Criticisms of BI frequently focus on the subjectivity involved
in determining the priors. During initial applications of Bayes
rule, priors may have a disproportionately large and potentially
misleading effect on the inference process. Over many experiments,
and thus successive applications of Bayes rule, the original prior's
contribution drops to a negligible level and data are weighted
more and more heavily. The initial prior should be thought of
as a best guess assumption that bootstraps the inference process.
The data then take over and determine the eventual accuracy (probability)
of the hypothesis.
It should be pointed out that setting priors is not a matter of
wizardry. Justifiable estimates can be made. For example, noninformative,
neutral priors such as a uniform distribution can be used to avoid
unfounded biases in favoring one hypothesis over another. Alternatively,
an empirical Bayes method can be employed, in which priors are
obtained from past or even current data (Casella, 1985). This
last method is becoming increasingly popular among biostatisticians
(Breslow, 1990).
Although the subjectivity involved in setting priors in BI may
explain why it has been so maligned and ignored, it is useful
to remember that subjectivity is very much a part of NHST. An
over-reliance on the p-value as the key determiner of the validity
of an experimental result can lead one to believe otherwise, however.
A likely reason why too much weight is often given to whether
an analysis is statistically significant rather than to what the
summary data actually say is that use of a decision criterion
(i.e., the alpha level) makes statistical inference appear objective.
Ambiguous data will always be ambiguous; an appeal to a p-value
for a decision will not alter the outcome. Objectivity is illusory
because there is no objective means by which to justify setting
alpha at one value versus another; the subjective opinion of the
researcher is necessary. Furthermore, for a given data set, the
p-value is also dependent on the intended experimental design
(Berger & Berry, 1988). It may be because the alpha level
has attained benchmark status that this subjective aspect of NHST
tends to be overlooked.
The computationally rigorous nature of BI was a primary drawback
of the approach, but this is a thing of the past. Recent breakthroughs
in Bayesian computation, such as Markov Chain Monte Carlo methods
(e.g., Gelman et al, 1995), have revolutionized the field and
make it no longer an excuse to eschew BI. Furthermore, a plethora
of Bayesian software is available (Carlin & Louis, 1996),
and there is even an introductory, undergraduate-level statistics
textbook written entirely from a Bayesian perspective (Berry,
1996).
BI could be used to answer many questions about behavior, but
it is probably not ideally suited for addressing all of them.

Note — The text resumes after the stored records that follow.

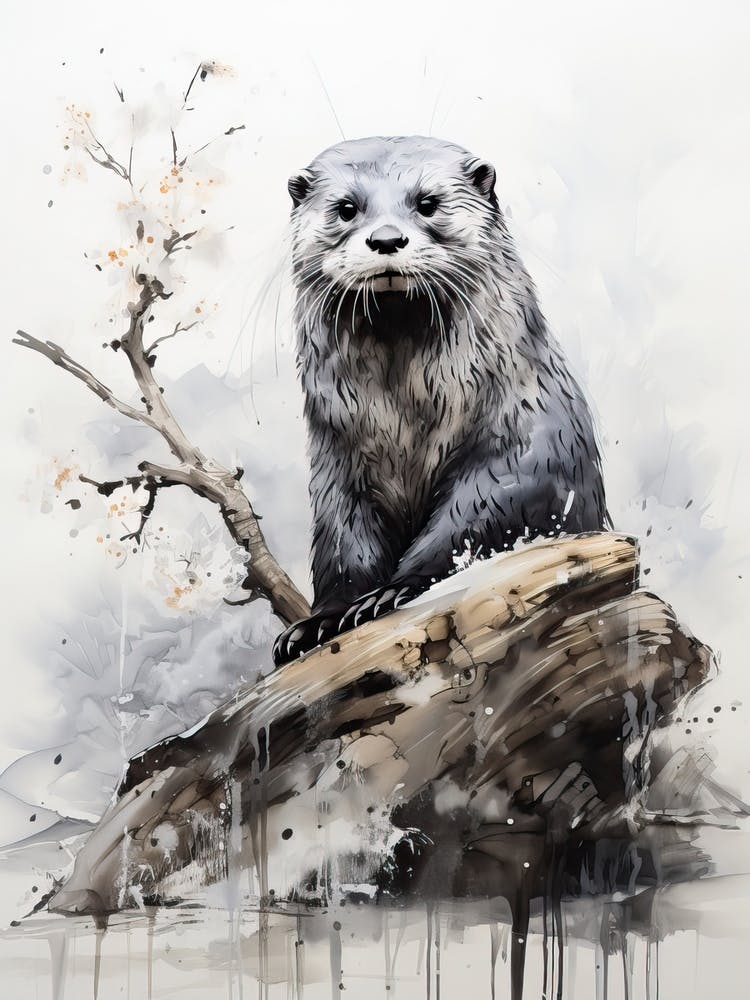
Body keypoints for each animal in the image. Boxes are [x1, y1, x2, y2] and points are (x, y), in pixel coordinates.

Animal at [273, 136, 607, 666]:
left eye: (427, 203)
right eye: (346, 208)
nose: (387, 239)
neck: (409, 423)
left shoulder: (521, 450)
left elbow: (469, 523)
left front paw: (392, 592)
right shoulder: (337, 468)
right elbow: (344, 544)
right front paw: (320, 620)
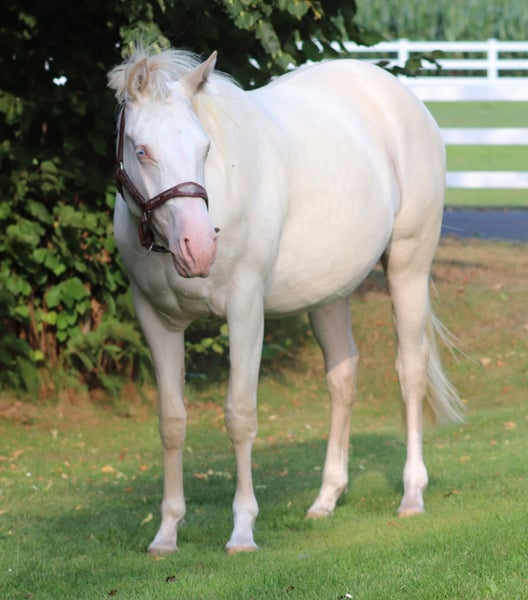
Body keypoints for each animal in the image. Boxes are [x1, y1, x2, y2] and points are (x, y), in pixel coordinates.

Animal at [107, 46, 463, 555]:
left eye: (204, 149)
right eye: (142, 150)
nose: (200, 248)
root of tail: (402, 98)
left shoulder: (245, 312)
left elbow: (240, 416)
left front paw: (242, 531)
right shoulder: (156, 320)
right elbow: (172, 422)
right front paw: (167, 533)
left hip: (408, 266)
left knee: (409, 372)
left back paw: (412, 494)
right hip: (329, 294)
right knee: (342, 378)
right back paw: (326, 499)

Indeed, it may be a bit naive to think that there is a single
statistical inference method that is perfectly suited for addressing
all questions about behavior. NHST might be satisfactory for asking
some questions (e.g., testing the efficacy of drugs) but less
so for others (e.g., testing psychological models).
Berger, J. O., & Berry, D. A. (1988). Statistical analysis
and the illusion of objectivity. American Scientist, 76,
159-165.
Berry, D. A. (1996). Statistics: A Bayesian Perspective. Duxbury Press.
Breslow, N. (1990). Biostatistics and Bayes. Statistical Science, 5, 269-298.
Carlin, B. P., & Louis, T. A. (1996). Bayes and Empirical Bayes Methods for Data Analysis (Appendix B: Software Guide). New York, NY: International Thomson Publishing.
Casella, G. (1985). An introduction to empirical Bayes data analysis. The American Statistician, 39, 83-87.
Cohen, J. (1994). The earth is round (p < 0.05). American Psychologist, 49, 997-1003.
Gelman, A., Carlin, J. B., Stern, H. A., & Rubin, D. B. (1995). Bayesian Data Analysis. Chapman & Hall.
Hagan, R. L. (1997). In praise of the null hypothesis statistical
test. American Psychologist, 52, 15 - 24.